Pelatih Lionel Scaloni kemudian memasukkan Nicolas Otamendi untuk menjaga keseimbangan lini belakang. Pergantian tersebut cukup membantu Argentina bertahan dari gempuran Spanyol hingga jeda pertandingan.
Emiliano Martinez Tampil Gemilang
Babak kedua kembali menjadi milik Spanyol. Intensitas serangan semakin meningkat, sementara Argentina memilih bermain lebih menunggu sambil mengandalkan serangan balik.
Alex Baena membuka ancaman lewat tendangan keras dari luar kotak penalti. Namun, Emiliano Martinez kembali menunjukkan kualitasnya dengan menepis bola.
Luis de la Fuente kemudian melakukan perubahan penting dengan memasukkan Pedri dan Ferran Torres. Pergantian tersebut membuat permainan Spanyol semakin hidup.
Pedri menghadirkan kreativitas baru di lini tengah, sedangkan Ferran Torres memberikan ancaman melalui pergerakan tanpa bola yang sulit dibaca para pemain belakang Argentina.
Beberapa peluang emas kembali tercipta melalui Dani Olmo, Ferran Torres, hingga Aymeric Laporte. Akan tetapi, semuanya berhasil dimentahkan Emiliano Martinez yang tampil luar biasa sepanjang pertandingan.

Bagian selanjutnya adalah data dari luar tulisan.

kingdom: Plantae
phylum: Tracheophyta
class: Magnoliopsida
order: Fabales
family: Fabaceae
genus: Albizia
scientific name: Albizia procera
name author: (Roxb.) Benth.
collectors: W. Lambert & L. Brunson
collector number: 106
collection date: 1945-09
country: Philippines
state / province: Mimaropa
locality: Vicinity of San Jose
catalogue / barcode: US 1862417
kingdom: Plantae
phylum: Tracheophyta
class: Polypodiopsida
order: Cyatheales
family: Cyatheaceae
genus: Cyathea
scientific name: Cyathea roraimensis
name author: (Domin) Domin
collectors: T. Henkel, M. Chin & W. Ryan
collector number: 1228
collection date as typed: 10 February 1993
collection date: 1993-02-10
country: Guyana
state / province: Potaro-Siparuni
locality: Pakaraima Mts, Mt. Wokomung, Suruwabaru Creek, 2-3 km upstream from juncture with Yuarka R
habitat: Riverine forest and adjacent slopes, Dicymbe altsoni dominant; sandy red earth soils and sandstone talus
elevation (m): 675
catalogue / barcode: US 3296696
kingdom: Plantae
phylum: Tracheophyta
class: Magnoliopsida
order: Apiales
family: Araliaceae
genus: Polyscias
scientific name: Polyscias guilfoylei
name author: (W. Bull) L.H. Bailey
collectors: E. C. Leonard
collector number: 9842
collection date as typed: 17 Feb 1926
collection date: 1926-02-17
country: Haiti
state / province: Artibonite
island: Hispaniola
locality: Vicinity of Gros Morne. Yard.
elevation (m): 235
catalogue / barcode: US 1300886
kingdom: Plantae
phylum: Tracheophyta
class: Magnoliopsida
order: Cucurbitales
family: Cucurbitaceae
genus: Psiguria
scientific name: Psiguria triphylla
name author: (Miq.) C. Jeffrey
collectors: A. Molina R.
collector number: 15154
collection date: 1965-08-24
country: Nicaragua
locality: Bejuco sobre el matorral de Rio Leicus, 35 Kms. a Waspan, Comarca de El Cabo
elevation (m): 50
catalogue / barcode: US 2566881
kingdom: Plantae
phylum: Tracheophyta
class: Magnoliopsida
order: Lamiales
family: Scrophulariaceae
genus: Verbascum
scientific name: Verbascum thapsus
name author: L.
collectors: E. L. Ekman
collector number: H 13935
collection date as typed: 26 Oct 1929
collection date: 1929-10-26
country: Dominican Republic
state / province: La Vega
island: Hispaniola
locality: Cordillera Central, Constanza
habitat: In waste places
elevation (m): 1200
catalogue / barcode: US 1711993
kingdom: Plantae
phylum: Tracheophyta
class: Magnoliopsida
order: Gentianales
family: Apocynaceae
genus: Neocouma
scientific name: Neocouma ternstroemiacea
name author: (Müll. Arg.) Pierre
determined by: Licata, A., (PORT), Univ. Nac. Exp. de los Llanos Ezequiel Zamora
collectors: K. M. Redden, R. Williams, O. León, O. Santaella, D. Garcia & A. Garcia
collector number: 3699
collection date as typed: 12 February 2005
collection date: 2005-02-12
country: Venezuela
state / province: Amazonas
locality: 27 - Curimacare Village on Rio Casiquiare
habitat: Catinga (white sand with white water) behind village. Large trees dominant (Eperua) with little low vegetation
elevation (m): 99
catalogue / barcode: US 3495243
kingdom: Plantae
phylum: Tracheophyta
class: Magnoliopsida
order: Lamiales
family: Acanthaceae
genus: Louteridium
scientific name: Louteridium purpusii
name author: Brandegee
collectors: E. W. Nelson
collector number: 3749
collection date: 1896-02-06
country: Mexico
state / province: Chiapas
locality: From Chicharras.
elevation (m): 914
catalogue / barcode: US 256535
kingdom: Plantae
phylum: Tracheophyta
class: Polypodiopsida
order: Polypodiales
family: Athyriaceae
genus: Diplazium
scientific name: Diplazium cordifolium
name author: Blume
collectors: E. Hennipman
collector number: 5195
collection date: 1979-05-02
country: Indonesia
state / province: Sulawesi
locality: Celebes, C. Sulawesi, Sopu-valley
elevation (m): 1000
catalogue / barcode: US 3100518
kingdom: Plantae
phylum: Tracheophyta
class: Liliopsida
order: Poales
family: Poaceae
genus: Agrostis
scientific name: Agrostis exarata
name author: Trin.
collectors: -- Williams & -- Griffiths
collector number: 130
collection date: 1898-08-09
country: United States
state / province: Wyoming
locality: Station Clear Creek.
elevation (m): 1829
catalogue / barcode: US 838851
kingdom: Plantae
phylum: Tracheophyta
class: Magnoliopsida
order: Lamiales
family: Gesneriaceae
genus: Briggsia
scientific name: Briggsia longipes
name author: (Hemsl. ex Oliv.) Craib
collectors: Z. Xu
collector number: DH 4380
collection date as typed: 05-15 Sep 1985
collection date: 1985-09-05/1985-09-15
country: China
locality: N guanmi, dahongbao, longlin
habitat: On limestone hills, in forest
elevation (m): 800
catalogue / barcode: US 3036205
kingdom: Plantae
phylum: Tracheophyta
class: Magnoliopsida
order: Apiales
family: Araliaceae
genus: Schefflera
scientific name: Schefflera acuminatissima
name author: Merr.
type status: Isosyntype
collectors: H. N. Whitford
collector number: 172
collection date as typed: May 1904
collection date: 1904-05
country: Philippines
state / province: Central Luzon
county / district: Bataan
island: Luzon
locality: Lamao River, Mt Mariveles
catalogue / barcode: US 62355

Masuknya Nico Williams pada pertengahan babak kedua juga membuat pertahanan Argentina semakin tertekan. Kecepatan winger Athletic Club tersebut beberapa kali menciptakan peluang berbahaya dari sisi kiri.
Meski terus ditekan, Argentina tetap mampu bertahan berkat penampilan impresif sang penjaga gawang.